Later Chola Temples

by S. R. Balasubrahmanyam | 1979 | 143,852 words

This volume of Chola Temples covers Kulottunga I to Rajendra III in the timeframe A.D. 1070-1280. The Cholas of Southern India left a remarkable stamp in the history of Indian architecture and sculpture. Besides that, the Chola dynasty was a successful ruling dynasty even conquering overseas regions....

Kannambadi is a small village in the Krishnarajapet taluk of the Mysore district in the Karnataka State. There is a temple dedicated to Kanvesvara; in the ancient days, however, the deity was known by the name of Kannesvara.

Kanvesvara (Kannesvara) temple

On a stone found near the temple, there is an incomplete inscription, dated in the year a.d. 1115 which runs as follows (translation) (Epi. Car., Mysore, Krj., 34):

“Kulottunga Chola deva ruling the kingdom of the world: in his 45th year, the year of Jaya, Madiyanna, son of Koramuta Hadeya Baya of Vadugavile, caused the two temples of Kannesvara to be erected”.

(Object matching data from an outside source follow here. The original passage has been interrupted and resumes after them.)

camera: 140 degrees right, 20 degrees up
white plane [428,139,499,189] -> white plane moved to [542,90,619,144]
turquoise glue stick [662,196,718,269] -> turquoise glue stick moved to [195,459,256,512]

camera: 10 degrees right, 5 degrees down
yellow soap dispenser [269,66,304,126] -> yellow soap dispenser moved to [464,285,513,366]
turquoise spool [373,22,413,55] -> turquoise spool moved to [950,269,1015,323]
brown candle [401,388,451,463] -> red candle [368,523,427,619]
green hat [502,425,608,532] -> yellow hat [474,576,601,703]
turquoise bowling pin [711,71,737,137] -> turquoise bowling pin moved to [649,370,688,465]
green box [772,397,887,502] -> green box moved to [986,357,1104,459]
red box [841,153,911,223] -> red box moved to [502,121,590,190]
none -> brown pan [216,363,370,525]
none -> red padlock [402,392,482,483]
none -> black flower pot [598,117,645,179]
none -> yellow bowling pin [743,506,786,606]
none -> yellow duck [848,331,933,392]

On a stone to the north of the doorway in the inner enclosure of this temple, there is an inscription dated in a.d. 1119, which mentions the rule of Tribhuvanamalla Vira Ganga Vishnu-vardhana Hoysala deva ‘over the kingdom of the world’ which reads as follows (extract):

“for the god Kannagondisvara, the king, being in Talakad in the enjoyment of peace and wisdom, directed his minister....” (The rest of the inscription is lost.)

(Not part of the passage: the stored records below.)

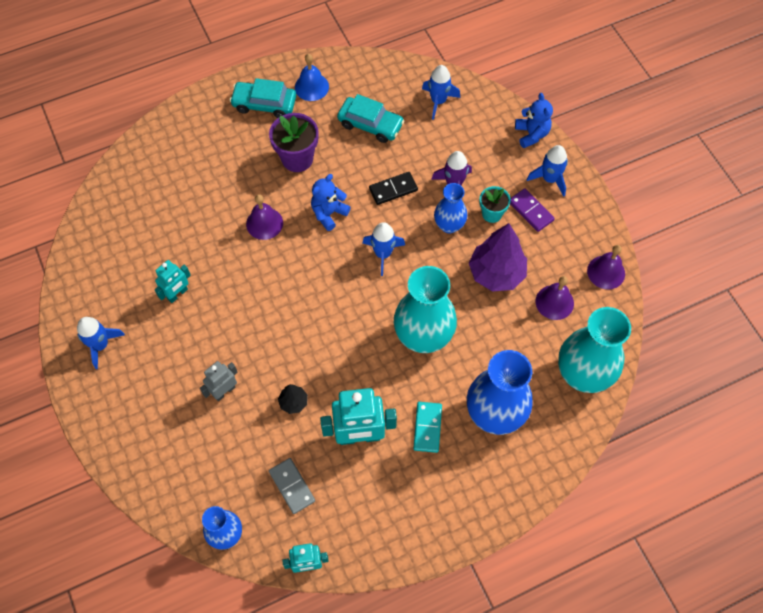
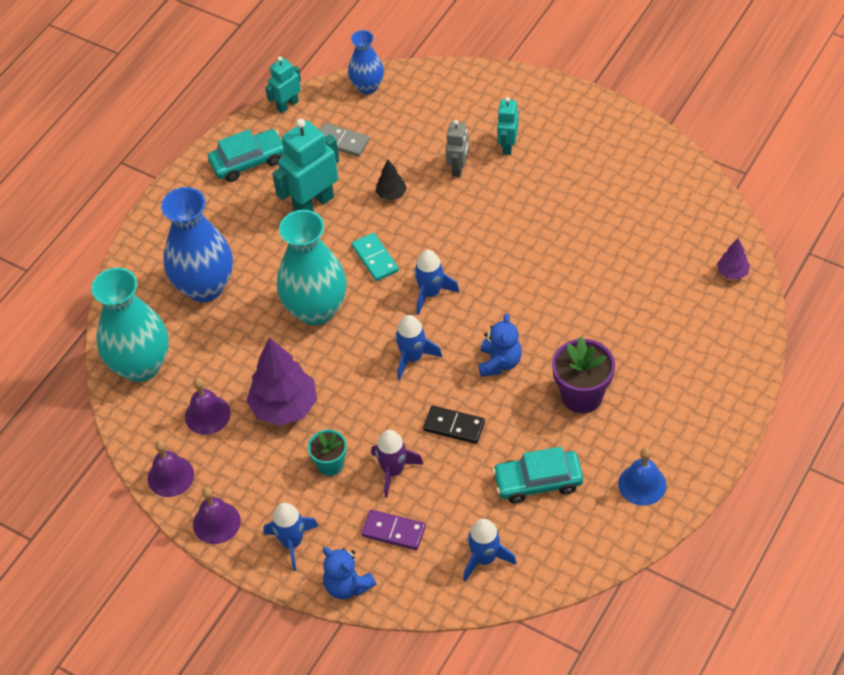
camera: 150 degrees right, 10 degrees down
blue rocket [77,317,125,369] -> blue rocket moved to [414,250,460,315]
turquoise robot [155,260,191,303] -> turquoise robot moved to [497,97,519,155]
turquoise car [230,78,296,118] -> turquoise car moved to [208,129,285,182]
purple bell [246,194,283,240] -> purple bell moved to [193,487,241,544]
black domino [369,172,418,205] -> black domino turned 75 degrees clockwise [423,406,485,444]
turquoise domino [413,402,442,453] -> turquoise domino moved to [352,233,399,281]
blue vase [434,183,467,233] -> none
purple domino [510,188,555,232] -> purple domino moved to [361,510,426,550]
none -> purple tree [717,238,750,279]

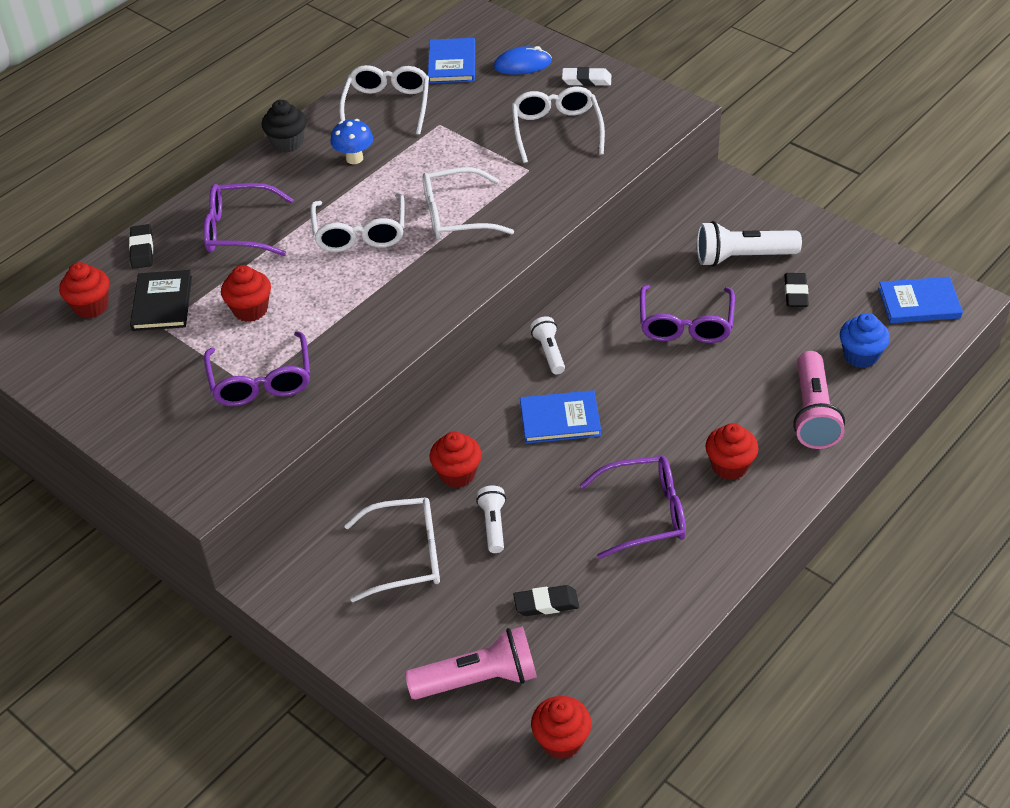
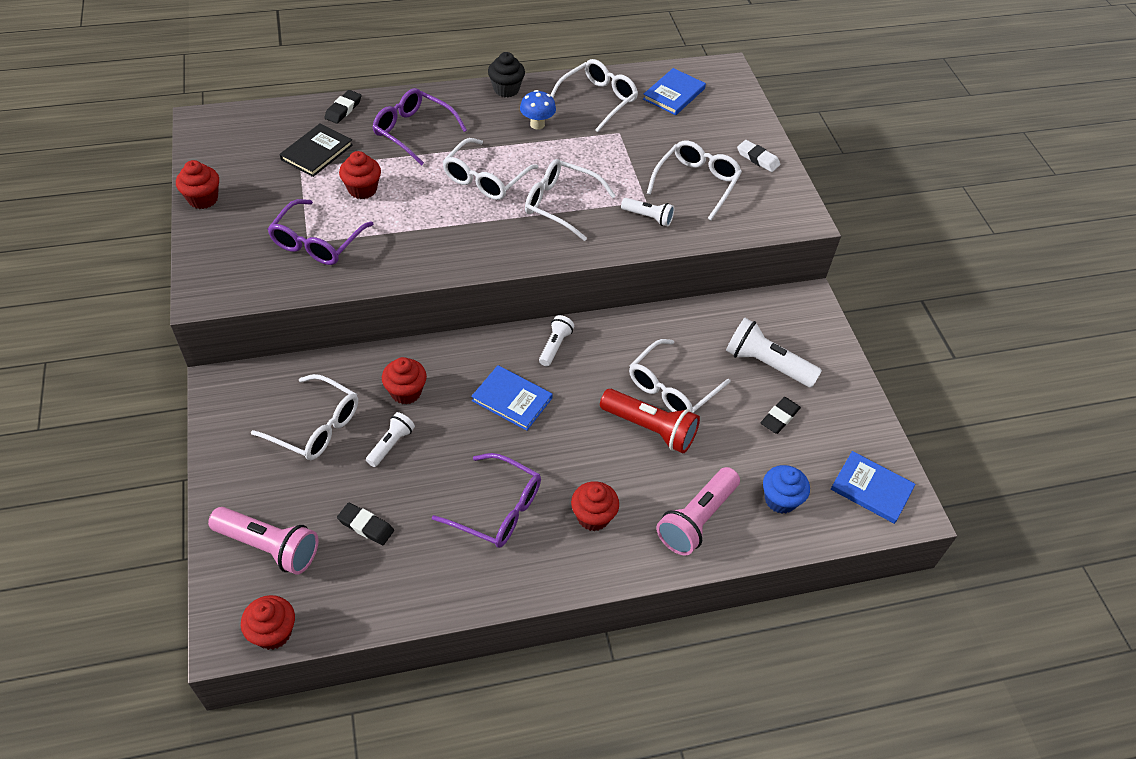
camera: 30 degrees right, 5 degrees up
red cupcake [59,262,109,318] -> red cupcake moved to [176,160,219,209]
blue mouse [494,46,552,74] -> none
purple glasses [640,285,735,343] -> white glasses [629,339,730,413]
none -> red flashlight [600,389,700,453]
none -> white flashlight [621,198,674,227]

Another incomplete record dated in about a.d. 1150 found on a loose stone close to the temple mentions that the

Mahamandalesvara who captured Talakad, Kongu, Nangali, Uchchangi, Banavasi and Hanungal, the strong armed Vira Ganga Pratapa Hoysala Narasimha deva was in the city of Banavasi ruling the kingdom in peace and wisdom—his wife, the senior queen and crowned queen Mailala devi...”

On the pillars of the mandapa south of the central shrine, there is an inscription which mentions grants made by some residents of the great agrahara of Kannambadi for the god Kanvesvara. This is a much later record dated in a.d. 1579 (?)

This temple is attributable to the last decade of Kulottunga I.